Be sure to use the latest recommended version of [nuget.exe](https://www.nuget.org/downloads).
Publish latest nupkg to https://powershell.myget.org/feed/powershell-core/package/nuget/psrp.windows.
`PowerShell.Core.Instrumentation.dll` NuGet package is created the same way, but in a separate directory following the same layout above.
To create a new NuGet package for `PowerShell.Core.Instrumentation.dll`, you will need the `PowerShell.Core.Instrumentation.nuspec` found in the repo under `src\PowerShell.Core.Instrumentation`.
Publish latest nupkg to https://powershell.myget.org/feed/powershell-core/package/nuget/PowerShell.Core.Instrumentation.
### libpsl
For `linux-arm`, you need to run `Start-PSBootstrap -BuildLinuxArm` to install additional prerequisites to build `libpsl-native`.
Note that currently you can build `linux-arm` only on a Ubuntu machine.
For `linux-x64` and macOS, the initial run of `Start-PSBootstrap` would be enough -- no additional prerequisite required.
After making sure the prerequisites are met, run `Start-BuildNativeUnixBinaries` to build the binary:
```powershell
## Build targeting linux-x64 or macOS
Start-BuildNativeUnixBinaries
## Build targeting linux-arm
Start-BuildNativeUnixBinaries -BuildLinuxArm
```
After the build succeeds, the binary `libpsl-native.so` (`libpsl-native.dylib` on macOS) will be placed under `src/powershell-unix`.
To create a new NuGet package for `libpsl-native`, first you need to get the `libpsl.nuspec` from an existing `libpsl` package.
You can find it at `~/.nuget/packages/libpsl` on your Linux or macOS machine if you have recently built PowerShell on it.
Or you can download the existing package from [powershell-core feed](https://powershell.myget.org/feed/powershell-core/package/nuget/libpsl).
Once you get `psrp.windows.nuspec`, copy it to an empty folder on your Windows machine.
Then you need to build three binaries of `libpsl-native` targeting `linux-x64`, `linux-arm` and `osx` respectively.

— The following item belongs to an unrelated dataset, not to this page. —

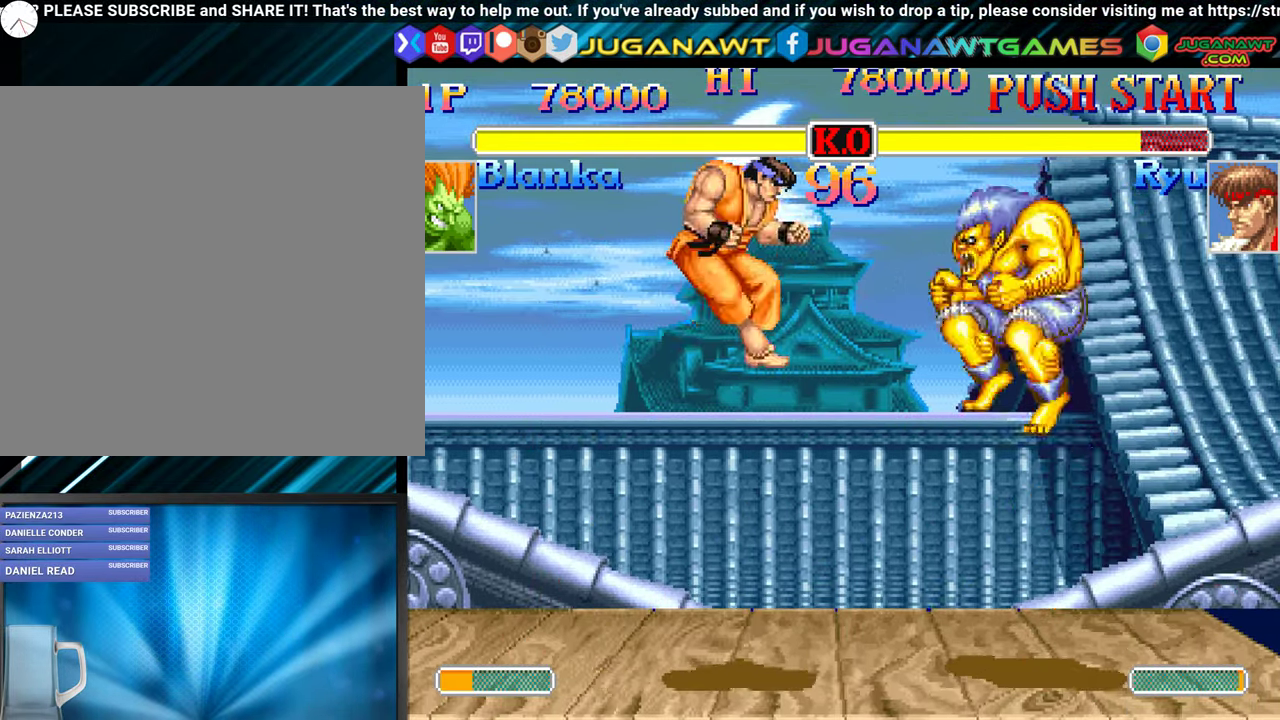
{"buttons": ["Y", "DPAD_DOWN", "DPAD_LEFT"], "events": [[17, "Y", "down"], [133, "Y", "up"], [467, "DPAD_DOWN", "down"], [467, "Y", "down"]]}
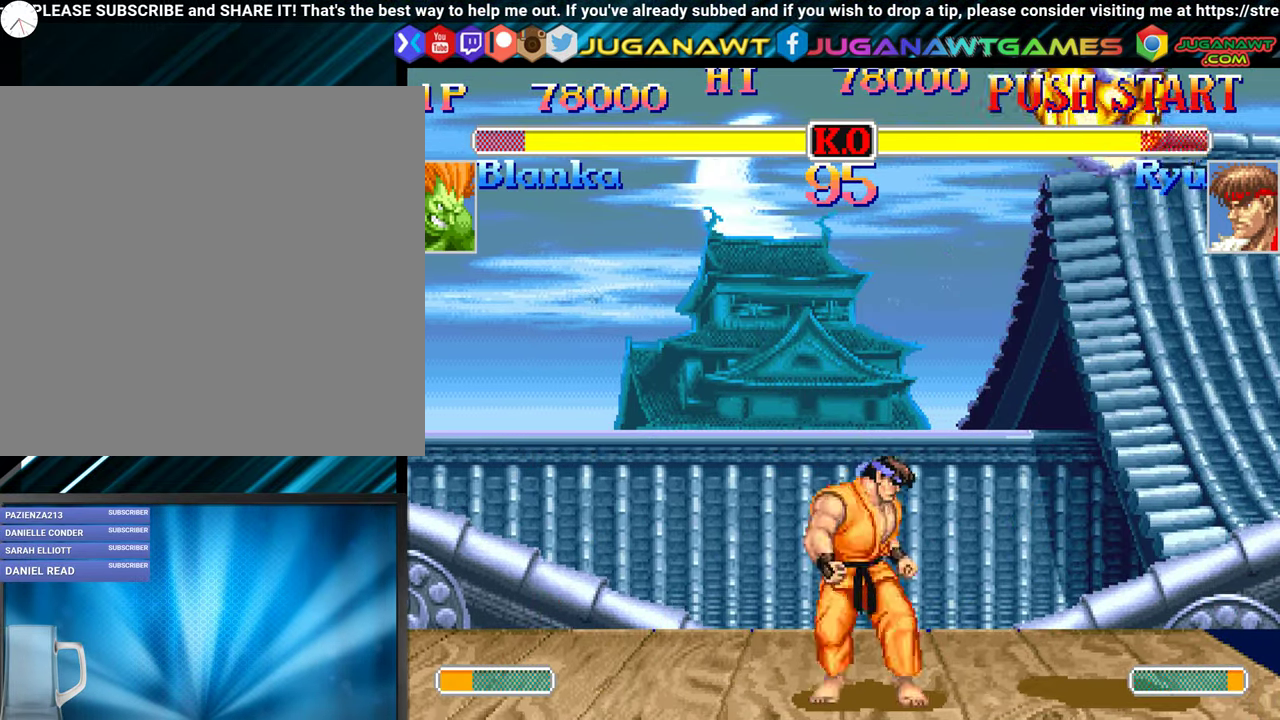
{"buttons": ["Y", "DPAD_DOWN", "DPAD_LEFT"], "events": [[50, "Y", "up"], [167, "Y", "down"], [233, "Y", "up"], [317, "Y", "down"], [400, "Y", "up"], [500, "Y", "down"]]}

**Please note that, in order for the `linux-x64` binary `libpsl-native.so` to be portable to all other Linux distributions,
the `linux-x64` binary needs to be built on CentOS 7**
(.NET Core Linux native binaries are also built on CentOS 7 to ensure that they don't depend on newer `glibc`).
After building successfully, copy those three binaries to the same folder,
and create the same layout of files as in the existing package.
The layout of files should look like this:
```none
└── runtimes
├── linux-arm
│ └── native
│ └── libpsl-native.so
├── linux-x64
│ └── native
│ └── libpsl-native.so
└── osx
└── native
└── libpsl-native.dylib
```
Lastly, run `nuget pack .` from within the folder. Note that you may need the latest `nuget.exe`.